Uno de los grandes problemas que se derivan de democratizar cualquier estamento u organismo es la de pensar que todo el mundo puede opinar de todo. Bajo este prisma de participación, no hace falta saber: basta con tener boca para adquirir el derecho a decir lo que a uno le venga en gana.

A lo largo de mi ya extensa carrera profesional me he encontrado con infinidad de padres que en un momento determinado cuestionaron una nota negativa de sus hijos porque no estaban de acuerdo. Así de sencillo; porque no estaban de acuerdo. Vaya, que les parecía mal. También me he encontrado con padres de alumnos de sexto de Educación Primaria que creían que como tutor debía vigilar que los alumnos apuntasen uno por uno sus tareas en la agenda. Y también que debía vigilar que cada uno de ellos metiesen todo su material en la mochila para regresar a casa. Me he encontrado con padres que creían que ponía muchos deberes. Y con padres que creían que ponía pocos. Me he encontrado con padres cuyas faltas de ortografía harían revolverse en su tumba al pobre Cervantes. Y con padres que piensan que sus hijos son perfectos, y que el imperfecto es el sistema. Me he encontrado con padres que eran un lastre para sus hijos. Me he encontrado con padres que aceptan la mentira de su hijo antes que la verdad de un maestro. Me he encontrado con padres que han agredido a compañeros míos. Me he encontrado con padres en colegios de difícil desempeño que me amenazaban de muerte a la entrada del colegio y, para no perder la costumbre, también a la salida. Me he encontrado con padres que piensan que los profesores tenemos demasiadas vacaciones. Me he encontrado con padres que no les compran material a sus hijos pero que fuman pitillos de los caros.

Esta semana pasada, los diferentes diarios e informativos de la Región de Murcia recogían la noticia de que la opinión repito, opinión de los padres contaría para la evaluación de los docentes. Según la directora general de Calidad Educativa, Begoña Iniesta, para diseñar la evaluación de los docentes «una de las cuestiones a tener en cuenta podría ser el nivel de satisfacción que tienen las familias, preguntarles qué piensan sobre los profesores de sus hijos o del funcionamiento general del centro y sus programas». Por esta regla de tres, supongo que en un futuro cercano los docentes podremos evaluar a los inspectores de educación, y también a los directores generales e incluso al propio consejero. También deberíamos evaluar a los padres, y que esta evaluación tuviese sus consecuencias. En un paso más, todos deberíamos poder evaluar a los cirujanos aunque no sepamos nada de Medicina, y a los pilotos de avión, y a los arquitectos, y a los ingenieros de telecomunicaciones, o de puertos y caminos.

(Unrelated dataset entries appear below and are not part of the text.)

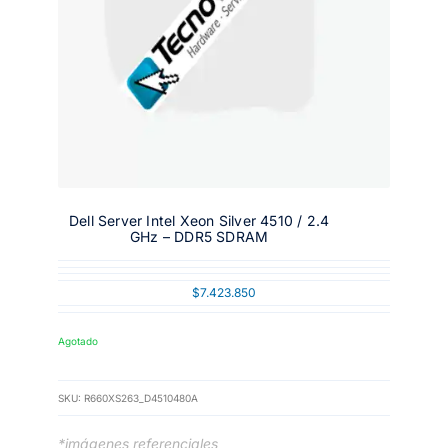
Dell Server Intel Xeon Silver 4510 / 2.4
GHz – DDR5 SDRAM
$
7.423.850
Agotado
SKU:
R660XS263_D4510480A
*imágenes referenciales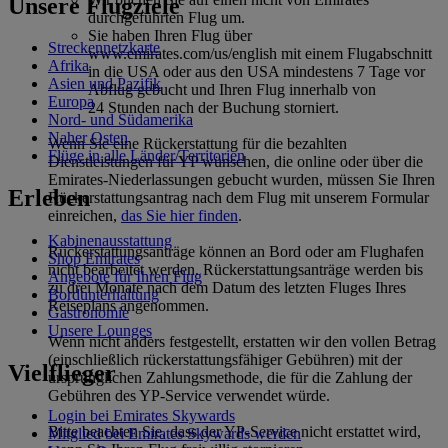
Unsere Flugziele
durchgeführten Flug um.
Sie haben Ihren Flug über
Streckennetzkarte
www.emirates.com/us/english mit einem Flugabschnitt
Afrika
in die USA oder aus den USA mindestens 7 Tage vor
Asien und Pazifik
Abflug gebucht und Ihren Flug innerhalb von
Europa
24 Stunden nach der Buchung storniert.
Nord- und Südamerika
Naher Osten
Wenn Sie eine Rückerstattung für die bezahlten
Flüge in alle Länder/Territorien
Dienstleistungen für YP wünschen, die online oder über die
Emirates-Niederlassungen gebucht wurden, müssen Sie Ihren
Erleben
Rückerstattungsantrag nach dem Flug mit unserem Formular
einreichen,
das Sie hier finden
.
Kabinenausstattung
Rückerstattungsanträge können an Bord oder am Flughafen
Shop Emirates
nicht bearbeitet werden. Rückerstattungsanträge werden bis
Angebote für Ihren Flug
zu drei Monate nach dem Datum des letzten Fluges Ihres
Bordunterhaltung
Reiseplans angenommen.
Gastronomie
Unsere Lounges
Wenn nicht anders festgestellt, erstatten wir den vollen Betrag
(einschließlich rückerstattungsfähiger Gebühren) mit der
Vielflieger
ursprünglichen Zahlungsmethode, die für die Zahlung der
Gebühren des YP-Service verwendet würde.
Login bei Emirates Skywards
Bitte beachten Sie, dass der YP-Service nicht erstattet wird,
Mitglied bei Emirates Skywards werden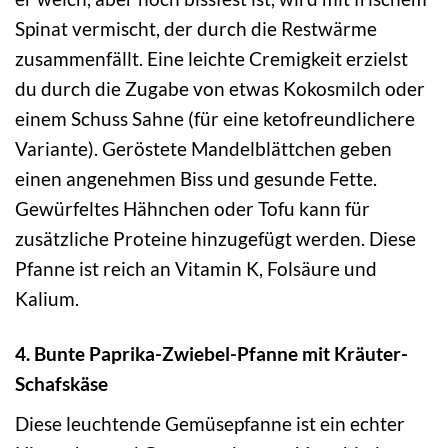
Spinat vermischt, der durch die Restwärme
zusammenfällt. Eine leichte Cremigkeit erzielst
du durch die Zugabe von etwas Kokosmilch oder
einem Schuss Sahne (für eine ketofreundlichere
Variante). Geröstete Mandelblättchen geben
einen angenehmen Biss und gesunde Fette.
Gewürfeltes Hähnchen oder Tofu kann für
zusätzliche Proteine hinzugefügt werden. Diese
Pfanne ist reich an Vitamin K, Folsäure und
Kalium.
4. Bunte Paprika-Zwiebel-Pfanne mit Kräuter-
Schafskäse
Diese leuchtende Gemüsepfanne ist ein echter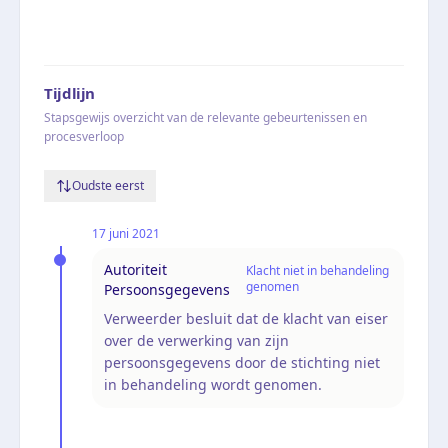
Tijdlijn
Stapsgewijs overzicht van de relevante gebeurtenissen en
procesverloop
Oudste eerst
17 juni 2021
Autoriteit
Klacht niet in behandeling
genomen
Persoonsgegevens
Verweerder besluit dat de klacht van eiser
over de verwerking van zijn
persoonsgegevens door de stichting niet
in behandeling wordt genomen.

No soy de los que defienden a ultranza a los docentes, ni de los que cree que los profesores no debamos ser evaluados todo lo contrario, pero, sinceramente, con veinte años de profesión, centenares de publicaciones y más de 3.000 horas de formación, parece quizá un poco pretencioso que un padre pueda criticar subjetivamente lo que unos profesores de carrera, un tribunal de oposición, directores de cursos o editoriales me han avalado.